- 1/4 teaspoon grated Garlic
- 1 tablespoon Dijon mustard
- 1 tablespoon balsamic vinegar
- 1 tablespoon sherry wine vinegar
- 2 tablespoons corn oil
- 1/4 cup extra virgin olive oil
- Salt and freshly ground white pepper to taste
- 1/4 baguette, enough for 3/4 cup croutons
- 2 heads Radicchio, about 4 1/2” in diameter, halved and cored
- 2/3 cup freshly grated parmesan cheese
To make the croutons: preheat the oven to 350ºF. Cut the baguette into 1/2" cubes. Spread the bread cubes on a rimmed baking sheet pan and bake until golden brown, 4 to 5 minutes. Set aside.

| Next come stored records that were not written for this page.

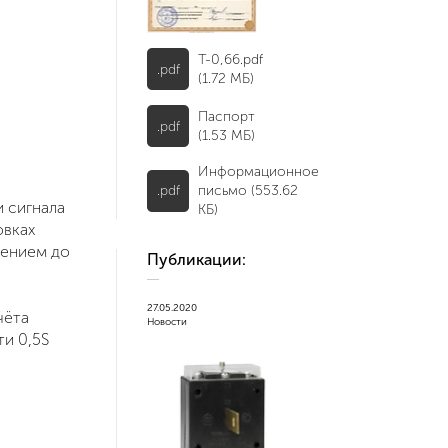
Т-0,66.pdf
.pdf
(1.72 МБ)
Паспорт
.pdf
(1.53 МБ)
Информационное
.pdf
письмо (553.62
 сигнала
КБ)
овках
жением до
Публикации:
27.05.2020
17.01.2019
чёта
Новости
Статьи
ти 0,5S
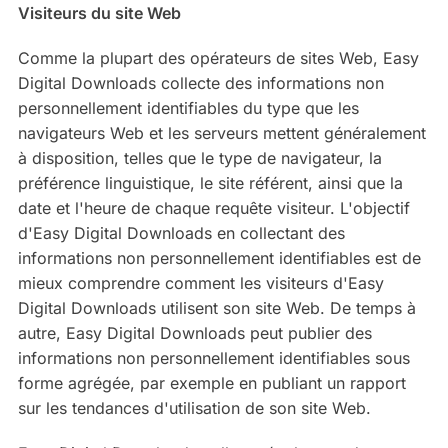
Visiteurs du site Web
Comme la plupart des opérateurs de sites Web, Easy
Digital Downloads collecte des informations non
personnellement identifiables du type que les
navigateurs Web et les serveurs mettent généralement
à disposition, telles que le type de navigateur, la
préférence linguistique, le site référent, ainsi que la
date et l'heure de chaque requête visiteur. L'objectif
d'Easy Digital Downloads en collectant des
informations non personnellement identifiables est de
mieux comprendre comment les visiteurs d'Easy
Digital Downloads utilisent son site Web. De temps à
autre, Easy Digital Downloads peut publier des
informations non personnellement identifiables sous
forme agrégée, par exemple en publiant un rapport
sur les tendances d'utilisation de son site Web.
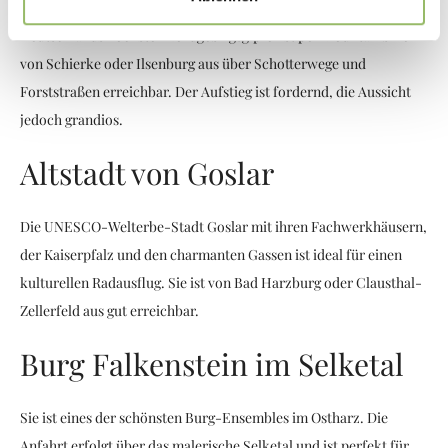
Deutschlands höchster Nordgebirgsgipfel ist per Mountainbike
von Schierke oder Ilsenburg aus über Schotterwege und
Forststraßen erreichbar. Der Aufstieg ist fordernd, die Aussicht
jedoch grandios.
Altstadt von Goslar
Die UNESCO-Welterbe-Stadt Goslar mit ihren Fachwerkhäusern,
der Kaiserpfalz und den charmanten Gassen ist ideal für einen
kulturellen Radausflug. Sie ist von Bad Harzburg oder Clausthal-
Zellerfeld aus gut erreichbar.
Burg Falkenstein im Selketal
Sie ist eines der schönsten Burg-Ensembles im Ostharz. Die
Anfahrt erfolgt über das malerische Selketal und ist perfekt für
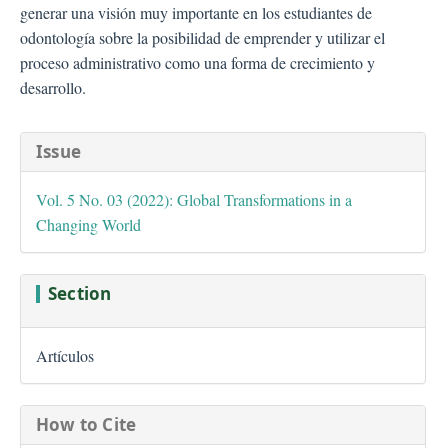
generar una visión muy importante en los estudiantes de
odontología sobre la posibilidad de emprender y utilizar el
proceso administrativo como una forma de crecimiento y
desarrollo.
##plugins.themes.bootstra
Issue
Vol. 5 No. 03 (2022): Global Transformations in a
Changing World
Section
Artículos
How to Cite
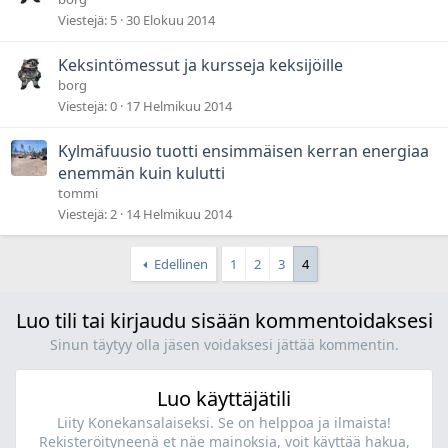
Viestejä
5
30 Elokuu 2014
Keksintömessut ja kursseja keksijöille
borg
Viestejä
0
17 Helmikuu 2014
Kylmäfuusio tuotti ensimmäisen kerran energiaa
enemmän kuin kulutti
tommi
Viestejä
2
14 Helmikuu 2014
Edellinen
1
2
3
4
Luo tili tai kirjaudu sisään kommentoidaksesi
Sinun täytyy olla jäsen voidaksesi jättää kommentin.
Luo käyttäjätili
Liity Konekansalaiseksi. Se on helppoa ja ilmaista!
Rekisteröityneenä et näe mainoksia, voit käyttää hakua,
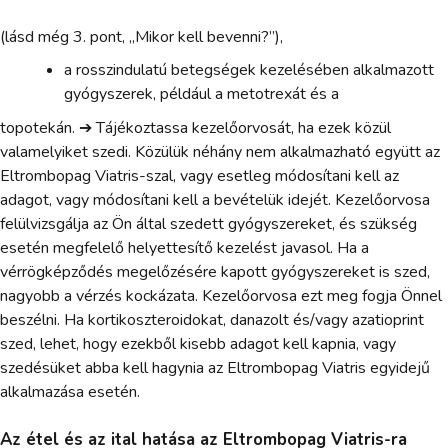
(lásd még 3. pont, „Mikor kell bevenni?”),
a rosszindulatú betegségek kezelésében alkalmazott
gyógyszerek, például a metotrexát és a
topotekán. ➔ Tájékoztassa kezelőorvosát, ha ezek közül
valamelyiket szedi. Közülük néhány nem alkalmazható együtt az
Eltrombopag Viatris-szal, vagy esetleg módosítani kell az
adagot, vagy módosítani kell a bevételük idejét. Kezelőorvosa
felülvizsgálja az Ön által szedett gyógyszereket, és szükség
esetén megfelelő helyettesítő kezelést javasol. Ha a
vérrögképződés megelőzésére kapott gyógyszereket is szed,
nagyobb a vérzés kockázata. Kezelőorvosa ezt meg fogja Önnel
beszélni. Ha kortikoszteroidokat, danazolt és/vagy azatioprint
szed, lehet, hogy ezekből kisebb adagot kell kapnia, vagy
szedésüket abba kell hagynia az Eltrombopag Viatris egyidejű
alkalmazása esetén.
Az étel és az ital hatása az Eltrombopag Viatris-ra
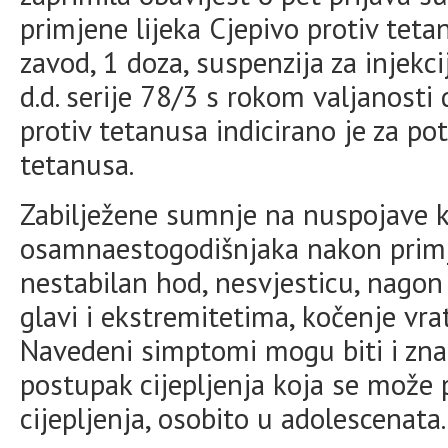
primjene lijeka Cjepivo protiv teta
zavod, 1 doza, suspenzija za injek
d.d. serije 78/3 s rokom valjanosti
protiv tetanusa indicirano je za pot
tetanusa.
Zabilježene sumnje na nuspojave k
osamnaestogodišnjaka nakon primj
nestabilan hod, nesvjesticu, nagon 
glavi i ekstremitetima, kočenje vra
Navedeni simptomi mogu biti i zna
postupak cijepljenja koja se može 
cijepljenja, osobito u adolescenata.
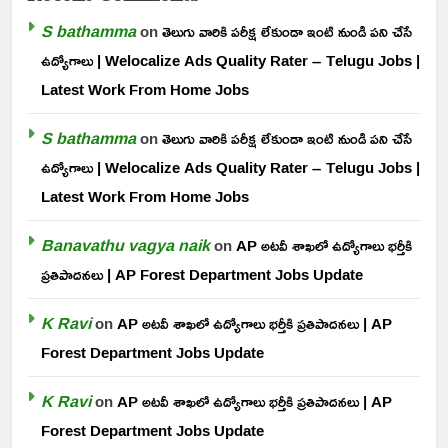
S bathamma
on
తెలుగు వారికి పరీక్ష లేకుండా ఇంటి నుండి పని చేసే
ఉద్యోగాలు | Welocalize Ads Quality Rater – Telugu Jobs |
Latest Work From Home Jobs
S bathamma
on
తెలుగు వారికి పరీక్ష లేకుండా ఇంటి నుండి పని చేసే
ఉద్యోగాలు | Welocalize Ads Quality Rater – Telugu Jobs |
Latest Work From Home Jobs
Banavathu vagya naik
on
AP అటవీ శాఖలో ఉద్యోగాలు భర్తీకి
ప్రతిపాదనలు | AP Forest Department Jobs Update
K Ravi
on
AP అటవీ శాఖలో ఉద్యోగాలు భర్తీకి ప్రతిపాదనలు | AP
Forest Department Jobs Update
K Ravi
on
AP అటవీ శాఖలో ఉద్యోగాలు భర్తీకి ప్రతిపాదనలు | AP
Forest Department Jobs Update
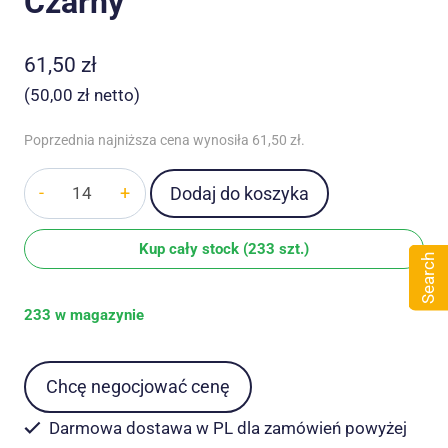
Czarny
61,50
zł
(
50,00
zł
netto)
Poprzednia najniższa cena wynosiła
61,50
zł
.
ilość
Dodaj do koszyka
Pas
taktyczny
Kup cały stock (233 szt.)
wojskowy
Search
YAKEDA
233 w magazynie
YD-
2027
MOLLE
Chcę negocjować cenę
bojowy
7-
Darmowa dostawa w PL dla zamówień powyżej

To make the vinaigrette: whisk together the Garlic, Dijon mustard, balsamic vinegar and sherry vinegar in a small bow. Mix together the corn oil and extra virgin olive oil, then slowly whisk it into the vinegar mixture. Season with salt and pepper. Set aside.
Separate the Radicchio leaves and soak them in cold water for 10 minutes, or longer if necessary. Drain and dry (with a lettuce spinner if you have one). Cover with a damp towel and refrigerate until ready to use.
To serve: combine the Radicchio, croutons, vinaigrette and 1/3 cup of the parmesan cheese in a large bowl, tossing well so each leaf is coated with vinaigrette. Divide the salad among 4 chilled places and sprinkle with the remaining parmesan cheese. Serves 4.